EXTRAIT • La fonction socialement stabilisatrice du spectacle tragique

Les représentations tragiques étaient organisées à Athènes par l’État. Immédiatement après avoir pris possession de sa charge, l’archonte (l’archonte par excellence, celui que l’on a appelé l’archonte éponyme) proclamait que les biens de chaque citoyen resteraient intacts jusqu’à la fin de sa magistrature ; puis il établissait qui devaient être les trois chorèges pour les représentations de tragédies (cf. Ire  partie, chap.  I, §  1). Ces informations nous sont données par Aristote, Constitution des Athéniens, LVI, 2-3.

De quelle façon la tragédie entrait-elle en résonance avec les institutions civiques ? De quelle façon assumait-elle une fonction stabilisatrice à l’égard de l’État ?
Plusieurs facteurs entraient en jeu à ce sujet.

Un élément stabilisateur était constitué par le simple fait que les citoyens athéniens, à des occasions déterminées, assistaient à un spectacle (tragique, comique ou d’une autre nature) et se divertissaient. Le fait de se divertir provoquait un allègement des tensions et avait donc déjà un effet stabilisateur sur le plan social. Dans l’Antiquité, rappelons-le, la fête consistait à se rassembler pour participer à des expériences communes, ce qui avait comme conséquence un resserrement des liens de la communauté. Le dieu qui était célébré dans la fête aimait ses fidèles et il faisait du bien à ceux qui le révéraient.

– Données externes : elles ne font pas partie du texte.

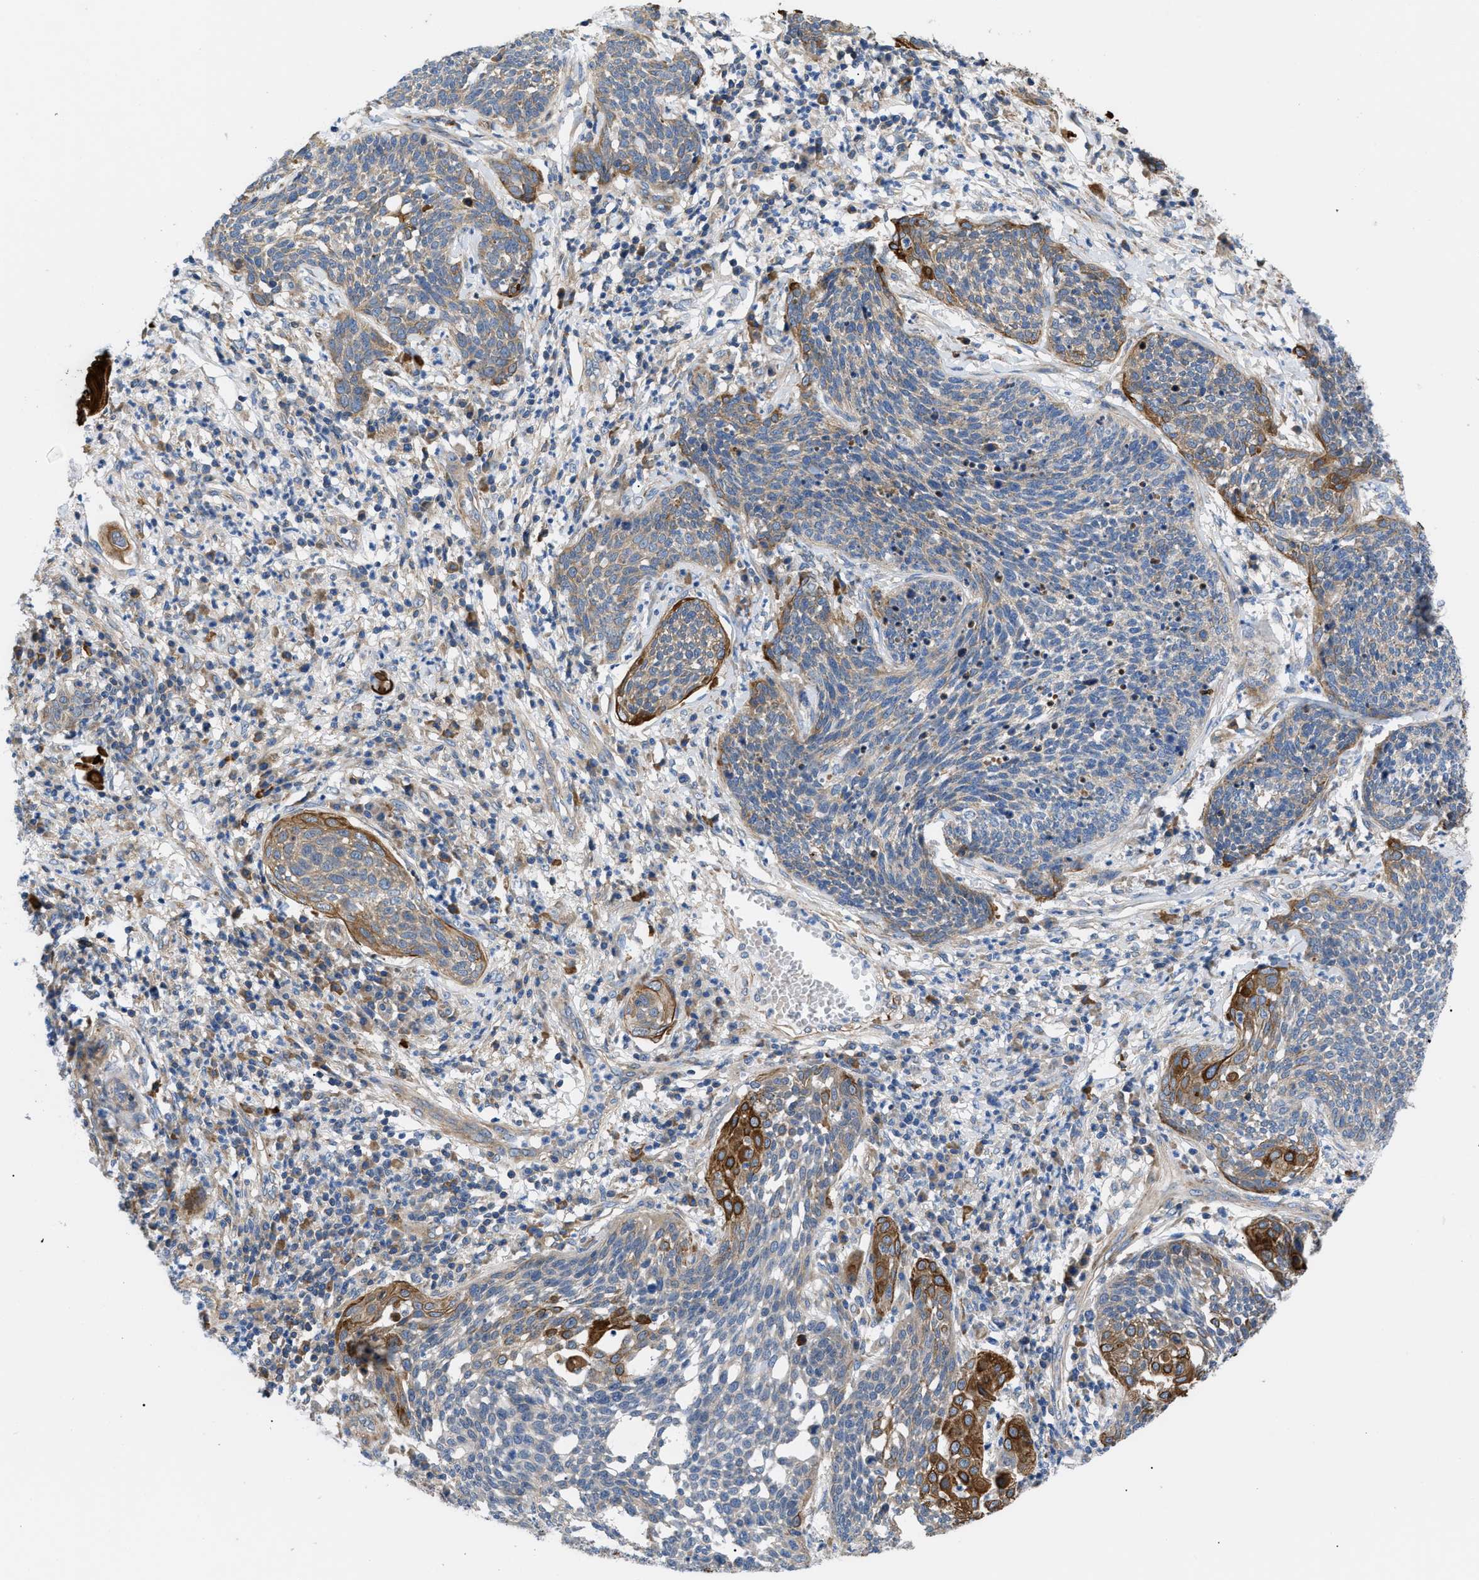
{"staining": {"intensity": "strong", "quantity": "<25%", "location": "cytoplasmic/membranous"}, "tissue": "cervical cancer", "cell_type": "Tumor cells", "image_type": "cancer", "snomed": [{"axis": "morphology", "description": "Squamous cell carcinoma, NOS"}, {"axis": "topography", "description": "Cervix"}], "caption": "High-power microscopy captured an IHC image of cervical cancer (squamous cell carcinoma), revealing strong cytoplasmic/membranous staining in approximately <25% of tumor cells. The staining is performed using DAB (3,3'-diaminobenzidine) brown chromogen to label protein expression. The nuclei are counter-stained blue using hematoxylin.", "gene": "HSPB8", "patient": {"sex": "female", "age": 34}}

Un autre fait important était qu’à travers les spectacles tragiques et les fêtes de Dionysos à l’occasion desquelles ils avaient lieu, s’effectuait la perpétuation, en elle-même rassurante, d’un patrimoine collectif. C’était un patrimoine de rites, de procédures cultuelles, et aussi de mythes qui étaient transmis et qui faisaient partie de l’imaginaire collectif (mais ce sujet est plus complexe et implique plus profondément des modèles culturels archaïques et primitifs; nous en parlerons au chap. 2). Entre en jeu plus particulièrement ici la forme littéraire de la tragédie : une fois que les concours tragiques avaient été institués, avec leur cadence annuelle, la forme littéraire de la tragédie était elle-même devenue une partie de la vie et de la conscience de la communauté, et une attente avait été créée pour qu’elle se perpétue.

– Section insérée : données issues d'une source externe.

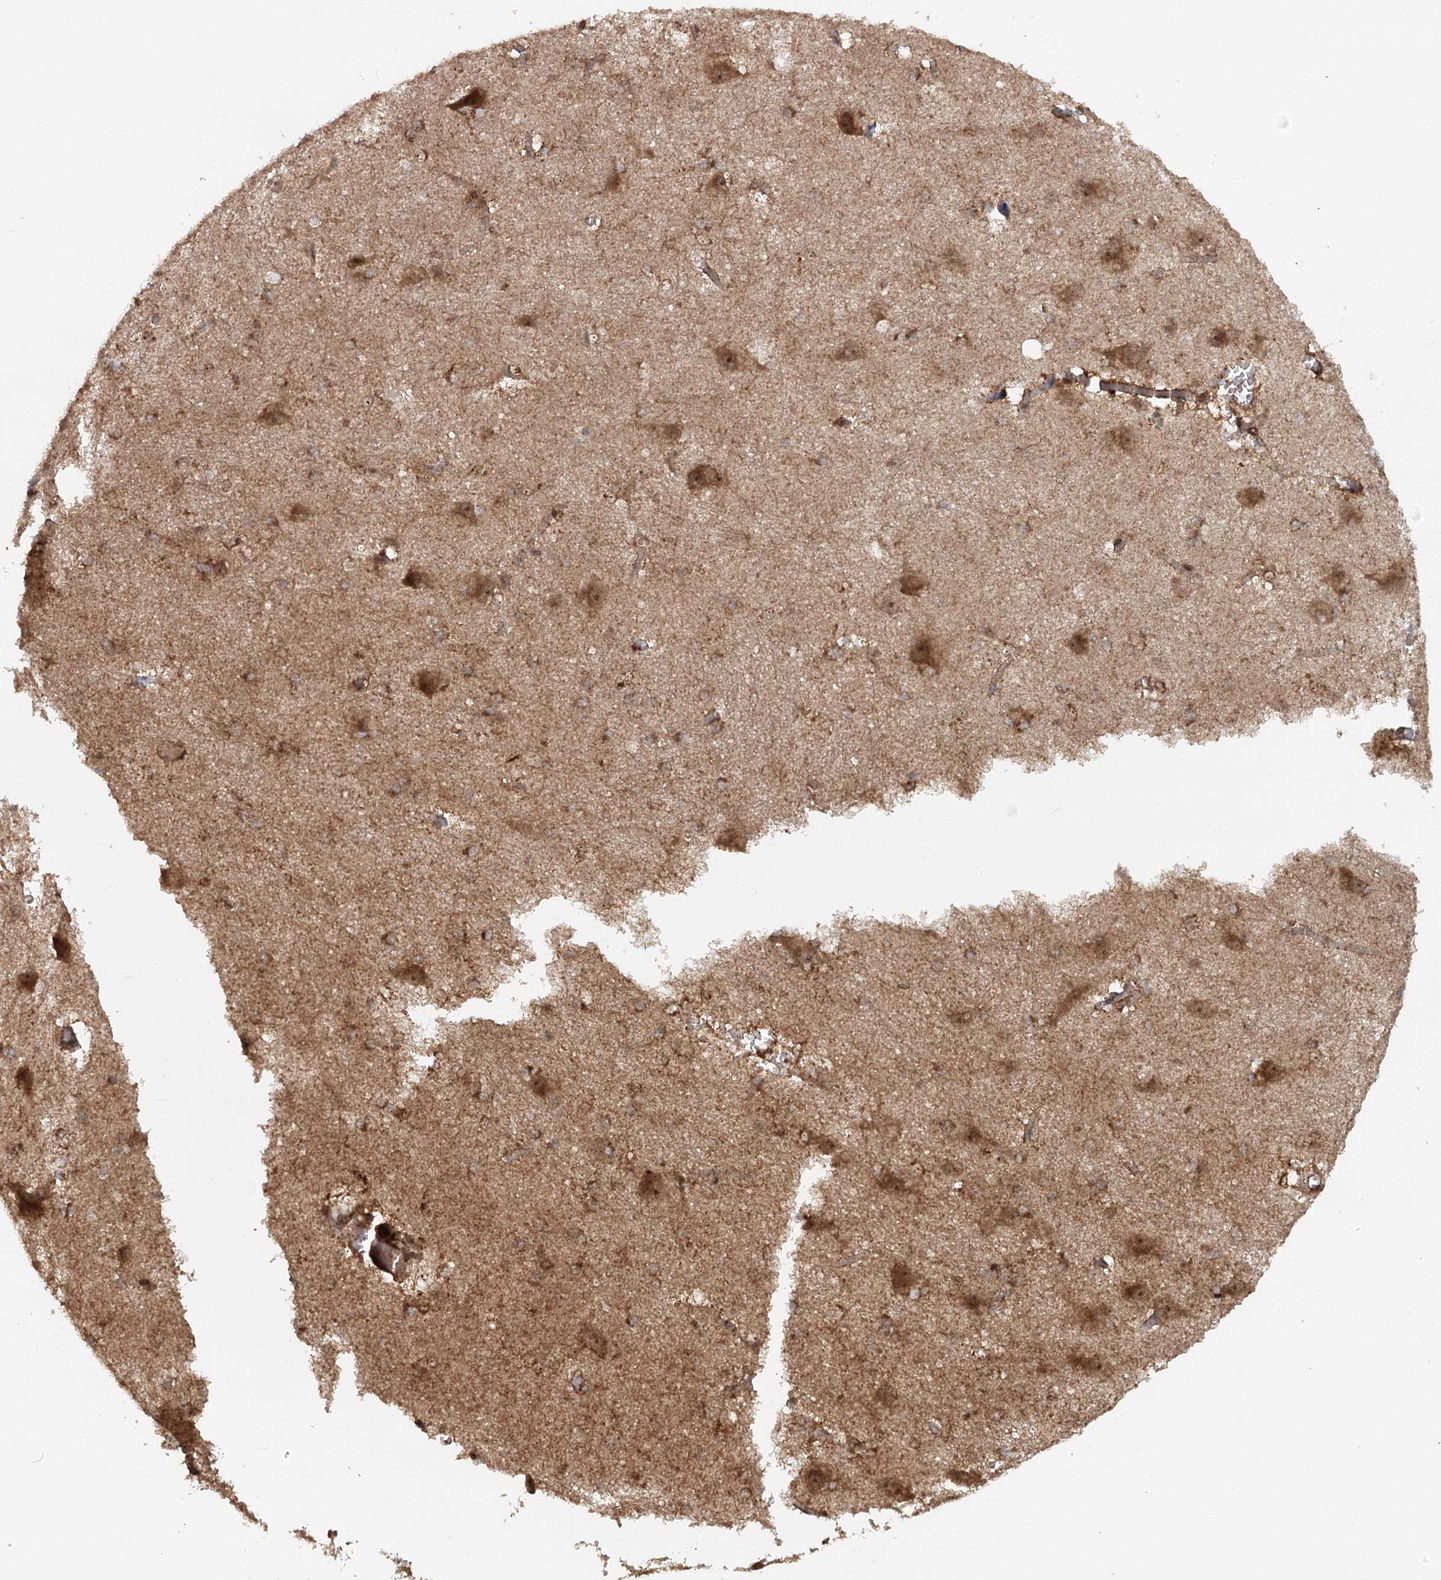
{"staining": {"intensity": "moderate", "quantity": "25%-75%", "location": "cytoplasmic/membranous"}, "tissue": "caudate", "cell_type": "Glial cells", "image_type": "normal", "snomed": [{"axis": "morphology", "description": "Normal tissue, NOS"}, {"axis": "topography", "description": "Lateral ventricle wall"}], "caption": "This is a micrograph of immunohistochemistry staining of unremarkable caudate, which shows moderate expression in the cytoplasmic/membranous of glial cells.", "gene": "RNF111", "patient": {"sex": "male", "age": 37}}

En outre, dans la mesure où les mythes tragiques se situaient dans un lointain passé, le spectacle tragique comportait un approfondissement de la conscience « historique » de la collectivité et un renforcement –  lui aussi stabilisateur  – du sens de sa propre identité. Et ce en particulier quand il s’agissait de mythes impliquant Athènes; mais même quand il s’agissait de mythes relatifs à d’autres cités (Thèbes, Argos,  etc.), le public athénien était indirectement invité à se confronter à son propre passé.

De plus, dans la mesure où étaient représentés sur la scène des événements funestes, le spectacle tragique avait aussi pour effet de pousser le public à se confronter au thème de la mort, ce qui entraînait inévitablement une réflexion sur la labilité des choses humaines et, en principe, une évacuation des tensions en jeu (mais des forces contraires pouvaient aussi intervenir: cf. chap. 3).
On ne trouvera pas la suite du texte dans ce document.